Arizona’s Senate race was a truer test of the political merits of the issue, which is one of the reasons that it is less talked about. Republican Sen. Jon Kyl is an opponent of the “comprehensive bill” — effectively an amnesty — passed by the Senate last year. But he is also a thoughtful policymaker who will never be mistaken for a bomb-thrower. His Democratic opponent forthrightly supported the Senate bill and a guest-worker program. Kyl won.

It’s disingenuous to argue that Arizona rejected enforcement when, as Mark Krikorian of the Center for Immigration Studies points out, it approved ballot measures to deny bail to illegals, bar them from collecting punitive damages, keep them from receiving certain state subsidies and make English the state’s official language. If Arizona had recoiled from a get-tough approach to immigration, it would have rejected these measures along with Graf and Hayworth, rather than approving them by 3-1 margins.

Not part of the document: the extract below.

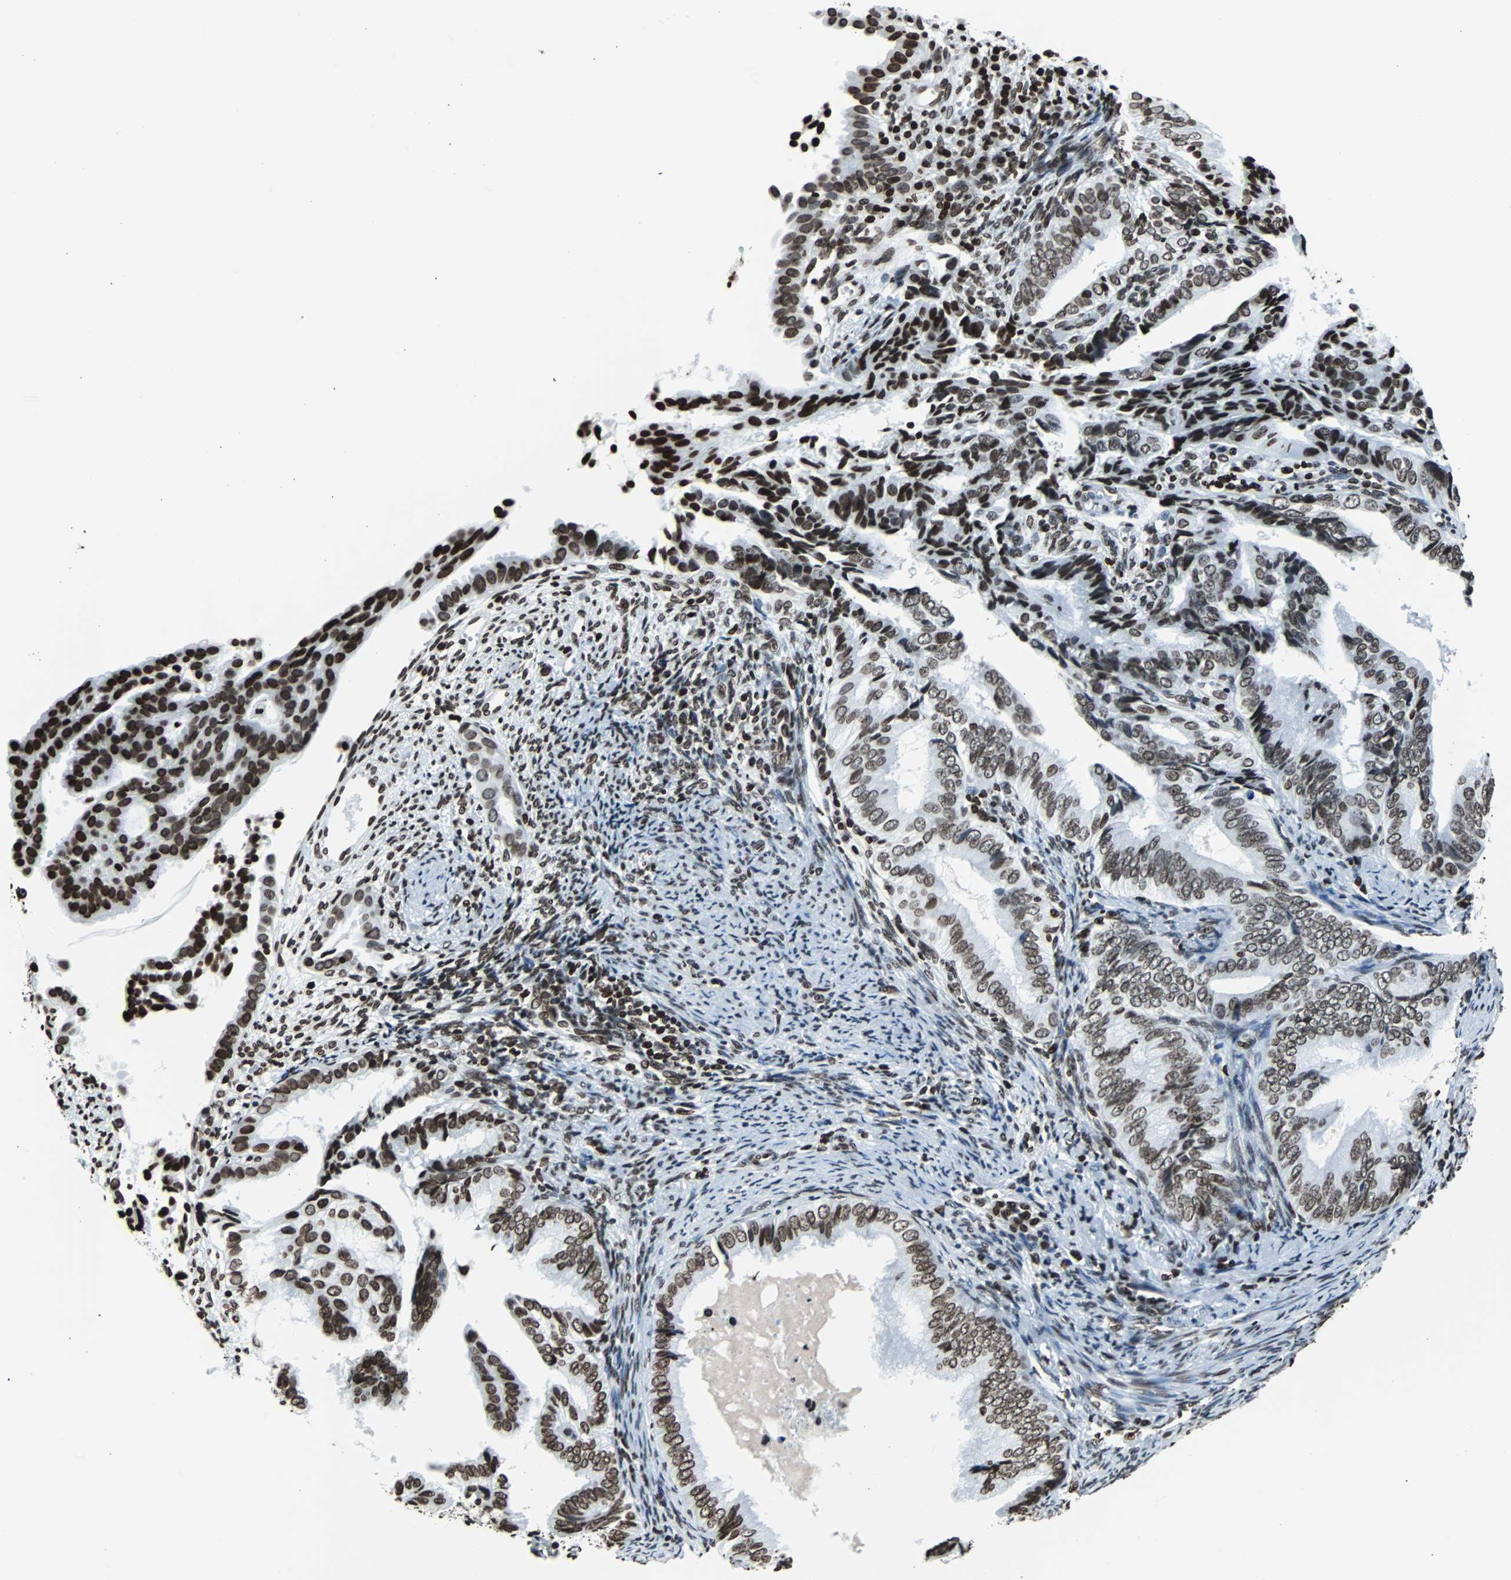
{"staining": {"intensity": "strong", "quantity": ">75%", "location": "nuclear"}, "tissue": "endometrial cancer", "cell_type": "Tumor cells", "image_type": "cancer", "snomed": [{"axis": "morphology", "description": "Adenocarcinoma, NOS"}, {"axis": "topography", "description": "Endometrium"}], "caption": "Endometrial cancer (adenocarcinoma) stained for a protein demonstrates strong nuclear positivity in tumor cells.", "gene": "H2BC18", "patient": {"sex": "female", "age": 58}}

The fact is that the slaughter of Republican candidates this year was indiscriminate. It hit restrictionists and advocates of amnesty alike. For every high-profile, tough-on-immigration Republican who lost, like Indiana Rep. John Hostettler, there was also a supporter of amnesty like Rhode Island’s Sen. Lincoln Chafee. The immigration issue wasn’t killing off Republicans; it was discontent with the war and a general disgust with the GOP brand.

The true acid test on the issue is how Democrats handled it. They ran what everyone acknowledges was a brilliant campaign. Yet, they tried to minimize differences with Republicans on immigration and mentioned it nowhere in their post-election agenda.

Finally, there is the matter of the Hispanic vote. The Republicans’ share of it declined to 30 percent this year from 38 percent in the last congressional midterms in 2002. This datum — often characterized as disastrous — has to be put in the context of a decline in the GOP share of the white vote, from 58 percent to 51 percent. Republicans were equal-opportunity losers this year, alienating everyone from new immigrants to descendants from the Mayflower.

For all of this, it seems that President Bush and House Majority Leader-elect Nancy Pelosi might still accept the “immigration enforcement lost” interpretation of election. They both do so at their political peril.